Tamoxifen/Raloxifene may Prevent Breast Cancer in High-Risk Patients

Cancer Connect

According to a recent article published in the Annals of Internal Medicine, the anti-estrogen agents Nolvadex® (tamoxifen) and Evista® (raloxifene) may help reduce the risk of developing hormone receptor-positive breast cancer in patients at high risk. However, it is important for high-risk patients to discuss the risks and benefits of this preventive therapy with their physician.

Patients at a high-risk for developing breast cancer generally include the following characteristics: family history of breast cancer, early age of beginning of menstruation, previous breast biopsy, even if results were benign, and late age at childbirth or no childbirth. Many women at a high risk for developing breast cancer are interested in preventive strategies, so researchers have been evaluating therapeutic regimens that may help to prevent breast cancer in these women.

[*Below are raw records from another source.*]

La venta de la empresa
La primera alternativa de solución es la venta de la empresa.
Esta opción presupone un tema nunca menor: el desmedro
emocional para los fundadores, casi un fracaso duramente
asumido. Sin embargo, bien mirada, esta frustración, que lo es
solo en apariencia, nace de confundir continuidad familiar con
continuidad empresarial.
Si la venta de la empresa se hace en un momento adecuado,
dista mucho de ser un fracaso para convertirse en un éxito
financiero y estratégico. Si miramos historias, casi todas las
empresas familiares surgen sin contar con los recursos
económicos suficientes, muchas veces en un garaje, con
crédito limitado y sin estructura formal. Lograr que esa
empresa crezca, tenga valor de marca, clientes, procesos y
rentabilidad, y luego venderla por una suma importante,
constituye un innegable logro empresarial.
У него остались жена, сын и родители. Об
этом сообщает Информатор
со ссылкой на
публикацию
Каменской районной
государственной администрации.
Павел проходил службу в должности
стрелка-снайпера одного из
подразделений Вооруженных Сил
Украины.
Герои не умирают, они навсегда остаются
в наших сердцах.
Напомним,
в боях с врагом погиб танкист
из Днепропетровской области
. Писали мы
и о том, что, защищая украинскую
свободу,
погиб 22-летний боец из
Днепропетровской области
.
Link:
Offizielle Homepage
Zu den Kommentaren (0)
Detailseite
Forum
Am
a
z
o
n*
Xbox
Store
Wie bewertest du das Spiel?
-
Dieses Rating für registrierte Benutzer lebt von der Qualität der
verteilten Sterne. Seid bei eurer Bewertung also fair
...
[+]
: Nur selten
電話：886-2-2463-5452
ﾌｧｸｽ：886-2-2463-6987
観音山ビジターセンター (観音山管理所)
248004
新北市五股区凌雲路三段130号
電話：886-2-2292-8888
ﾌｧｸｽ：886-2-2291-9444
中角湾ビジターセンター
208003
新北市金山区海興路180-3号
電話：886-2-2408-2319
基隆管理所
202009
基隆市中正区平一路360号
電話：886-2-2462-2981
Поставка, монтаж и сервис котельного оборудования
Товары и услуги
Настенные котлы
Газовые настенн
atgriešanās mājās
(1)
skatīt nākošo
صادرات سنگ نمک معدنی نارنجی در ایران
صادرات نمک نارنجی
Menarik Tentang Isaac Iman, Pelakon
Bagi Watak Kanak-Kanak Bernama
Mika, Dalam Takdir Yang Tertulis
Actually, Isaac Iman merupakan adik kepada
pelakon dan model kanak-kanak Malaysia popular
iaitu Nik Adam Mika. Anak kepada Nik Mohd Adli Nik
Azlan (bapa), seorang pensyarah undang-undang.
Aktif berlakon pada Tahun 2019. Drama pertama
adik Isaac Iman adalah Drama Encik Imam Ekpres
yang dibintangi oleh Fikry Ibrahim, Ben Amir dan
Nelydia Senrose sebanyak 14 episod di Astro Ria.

However, it is important to understand long-term side effects that may be caused by preventive measures prior to making a treatment decision.

The United States Preventive Services Task Force (USPSTF), a group of physicians and other healthcare experts that make recommendations about preventive health care, recently reviewed the results of four large clinical trials conducted in the U.S. and Europe to determine the effectiveness of Nolvadex® and Evista® in preventing breast cancer in high-risk women. Nolvadex® and Evista® are agents that block the growth-stimulatory effects of estrogen on cells. Estrogen provides growth stimulatory effects on some types of breast cancer, called hormone receptor-positive breast cancer.

The review included two clinical trials conducted in the U.S. and two conducted in Europe. Each trial involved patients who were treated with either Nolvadex® or Evista® and were directly compared to patients who were taking placebo (inactive substitute). The two clinical trials conducted in Europe did not demonstrate a reduction of risk for developing breast cancer with Nolvadex®. However, the two U.S. clinical trials, one evaluating Nolvadex® and the other evaluating Evista®, both demonstrated significant reductions in the risk of breast cancer. The U.S. trials involved significantly more women and better compliance to treatment than the European trials. In one U.S. trial, the probability of breast cancer occurring in patients taking Nolvadex® was reduced by nearly 50%, compared to women taking placebo. In the second U.S. trial, the probability of breast cancer occurring in patients taking Evista® was reduced by approximately 76%, compared to women taking placebo. The reduction in breast cancer was only seen in hormone receptor-positive breast cancer. Both Nolvadex® and Evista® increased the risk of blood clots and hot flashes and Nolvadex® slightly increased the risk of uterine cancer and stroke. However, all cases of uterine cancer were early-stage and there were no deaths caused by the disease in these trials.

Based on the review of these results, the task force was unable to clearly define who should or who should not be taking Nolvadex® or Evista® to decrease their risk of developing breast cancer. Another large trial (STAR trial), scheduled to be completed in 2006, which compares Nolvadex® to Evista® may help to define recommended guidelines for breast cancer prevention. For women who are at a high risk for developing breast cancer, it is important that they speak with their physician regarding the risks and benefits of preventive therapy.

Reference: Kinsinger L, Harris R, Woolf S, et al. Chemoprevention of breast cancer: a summary of the evidence for the U.S. Preventive Services Task Force.

Annals of Internal Medicine. 2002;137:59-69.